-- Source information follows --

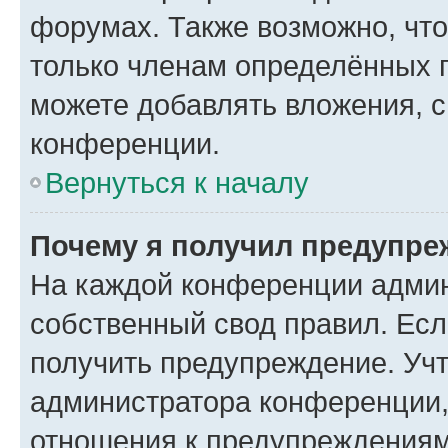
форумах. Также возможно, чт
только членам определённых г
можете добавлять вложения, 
конференции.
Вернуться к началу
Почему я получил предупре
На каждой конференции админ
собственный свод правил. Ес
получить предупреждение. Учт
администратора конференции, 
отношения к предупреждениям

-- Source information concluded --

What is required: Collect every line in the rows above that contains the string "конференции".

Output below:
конференции.
На каждой конференции админ
администратора конференции, 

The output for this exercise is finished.